== Written request ==
Repeat the listing below verbatim, keeping every line in its original order.

------ Input for this task

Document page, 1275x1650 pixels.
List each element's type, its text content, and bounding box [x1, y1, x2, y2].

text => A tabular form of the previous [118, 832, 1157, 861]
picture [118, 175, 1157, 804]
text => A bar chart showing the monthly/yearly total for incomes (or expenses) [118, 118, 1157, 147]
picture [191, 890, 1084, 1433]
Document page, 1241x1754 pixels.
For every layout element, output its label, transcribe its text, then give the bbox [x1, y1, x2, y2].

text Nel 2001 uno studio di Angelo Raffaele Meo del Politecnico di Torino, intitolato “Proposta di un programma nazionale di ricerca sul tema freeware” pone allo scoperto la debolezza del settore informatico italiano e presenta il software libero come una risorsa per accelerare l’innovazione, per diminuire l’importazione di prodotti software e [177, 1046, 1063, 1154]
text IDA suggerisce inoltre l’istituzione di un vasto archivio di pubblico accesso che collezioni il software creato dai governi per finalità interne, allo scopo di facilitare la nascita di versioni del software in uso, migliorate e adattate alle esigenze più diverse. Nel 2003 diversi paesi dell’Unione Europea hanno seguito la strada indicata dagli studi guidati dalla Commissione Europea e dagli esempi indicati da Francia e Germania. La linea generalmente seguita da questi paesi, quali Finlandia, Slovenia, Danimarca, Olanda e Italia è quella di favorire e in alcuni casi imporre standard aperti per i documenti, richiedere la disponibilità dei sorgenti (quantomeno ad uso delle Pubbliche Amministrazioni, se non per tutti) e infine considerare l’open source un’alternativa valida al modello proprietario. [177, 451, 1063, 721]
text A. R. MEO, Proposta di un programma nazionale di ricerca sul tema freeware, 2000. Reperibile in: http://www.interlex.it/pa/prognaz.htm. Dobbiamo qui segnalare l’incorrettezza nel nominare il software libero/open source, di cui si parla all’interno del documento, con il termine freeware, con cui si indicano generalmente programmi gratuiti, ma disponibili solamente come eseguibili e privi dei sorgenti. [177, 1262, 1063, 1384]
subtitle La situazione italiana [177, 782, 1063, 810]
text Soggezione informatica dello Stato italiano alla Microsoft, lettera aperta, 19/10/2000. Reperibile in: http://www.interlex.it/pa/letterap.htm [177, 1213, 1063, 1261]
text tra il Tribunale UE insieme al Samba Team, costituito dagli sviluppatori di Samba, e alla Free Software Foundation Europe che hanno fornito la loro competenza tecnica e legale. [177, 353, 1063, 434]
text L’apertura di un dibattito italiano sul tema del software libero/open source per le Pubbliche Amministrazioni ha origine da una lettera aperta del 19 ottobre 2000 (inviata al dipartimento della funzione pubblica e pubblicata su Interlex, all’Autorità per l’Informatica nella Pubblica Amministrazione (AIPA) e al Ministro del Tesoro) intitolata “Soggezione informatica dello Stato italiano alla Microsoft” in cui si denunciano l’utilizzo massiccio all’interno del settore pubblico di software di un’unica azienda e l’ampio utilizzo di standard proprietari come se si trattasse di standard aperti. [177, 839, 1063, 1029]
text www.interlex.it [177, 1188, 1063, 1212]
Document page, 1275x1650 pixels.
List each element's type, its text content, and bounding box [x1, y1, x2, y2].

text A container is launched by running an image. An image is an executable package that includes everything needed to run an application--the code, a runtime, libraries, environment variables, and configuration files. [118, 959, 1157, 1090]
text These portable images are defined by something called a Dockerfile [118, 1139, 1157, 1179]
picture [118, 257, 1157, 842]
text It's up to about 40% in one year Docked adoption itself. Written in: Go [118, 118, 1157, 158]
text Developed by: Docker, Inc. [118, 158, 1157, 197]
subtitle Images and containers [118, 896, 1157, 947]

------------

== Full output ==
Document page, 1275x1650 pixels.
List each element's type, its text content, and bounding box [x1, y1, x2, y2].

text => A tabular form of the previous [118, 832, 1157, 861]
picture [118, 175, 1157, 804]
text => A bar chart showing the monthly/yearly total for incomes (or expenses) [118, 118, 1157, 147]
picture [191, 890, 1084, 1433]
Document page, 1241x1754 pixels.
For every layout element, output its label, transcribe its text, then give the bbox [x1, y1, x2, y2].

text Nel 2001 uno studio di Angelo Raffaele Meo del Politecnico di Torino, intitolato “Proposta di un programma nazionale di ricerca sul tema freeware” pone allo scoperto la debolezza del settore informatico italiano e presenta il software libero come una risorsa per accelerare l’innovazione, per diminuire l’importazione di prodotti software e [177, 1046, 1063, 1154]
text IDA suggerisce inoltre l’istituzione di un vasto archivio di pubblico accesso che collezioni il software creato dai governi per finalità interne, allo scopo di facilitare la nascita di versioni del software in uso, migliorate e adattate alle esigenze più diverse. Nel 2003 diversi paesi dell’Unione Europea hanno seguito la strada indicata dagli studi guidati dalla Commissione Europea e dagli esempi indicati da Francia e Germania. La linea generalmente seguita da questi paesi, quali Finlandia, Slovenia, Danimarca, Olanda e Italia è quella di favorire e in alcuni casi imporre standard aperti per i documenti, richiedere la disponibilità dei sorgenti (quantomeno ad uso delle Pubbliche Amministrazioni, se non per tutti) e infine considerare l’open source un’alternativa valida al modello proprietario. [177, 451, 1063, 721]
text A. R. MEO, Proposta di un programma nazionale di ricerca sul tema freeware, 2000. Reperibile in: http://www.interlex.it/pa/prognaz.htm. Dobbiamo qui segnalare l’incorrettezza nel nominare il software libero/open source, di cui si parla all’interno del documento, con il termine freeware, con cui si indicano generalmente programmi gratuiti, ma disponibili solamente come eseguibili e privi dei sorgenti. [177, 1262, 1063, 1384]
subtitle La situazione italiana [177, 782, 1063, 810]
text Soggezione informatica dello Stato italiano alla Microsoft, lettera aperta, 19/10/2000. Reperibile in: http://www.interlex.it/pa/letterap.htm [177, 1213, 1063, 1261]
text tra il Tribunale UE insieme al Samba Team, costituito dagli sviluppatori di Samba, e alla Free Software Foundation Europe che hanno fornito la loro competenza tecnica e legale. [177, 353, 1063, 434]
text L’apertura di un dibattito italiano sul tema del software libero/open source per le Pubbliche Amministrazioni ha origine da una lettera aperta del 19 ottobre 2000 (inviata al dipartimento della funzione pubblica e pubblicata su Interlex, all’Autorità per l’Informatica nella Pubblica Amministrazione (AIPA) e al Ministro del Tesoro) intitolata “Soggezione informatica dello Stato italiano alla Microsoft” in cui si denunciano l’utilizzo massiccio all’interno del settore pubblico di software di un’unica azienda e l’ampio utilizzo di standard proprietari come se si trattasse di standard aperti. [177, 839, 1063, 1029]
text www.interlex.it [177, 1188, 1063, 1212]
Document page, 1275x1650 pixels.
List each element's type, its text content, and bounding box [x1, y1, x2, y2].

text A container is launched by running an image. An image is an executable package that includes everything needed to run an application--the code, a runtime, libraries, environment variables, and configuration files. [118, 959, 1157, 1090]
text These portable images are defined by something called a Dockerfile [118, 1139, 1157, 1179]
picture [118, 257, 1157, 842]
text It's up to about 40% in one year Docked adoption itself. Written in: Go [118, 118, 1157, 158]
text Developed by: Docker, Inc. [118, 158, 1157, 197]
subtitle Images and containers [118, 896, 1157, 947]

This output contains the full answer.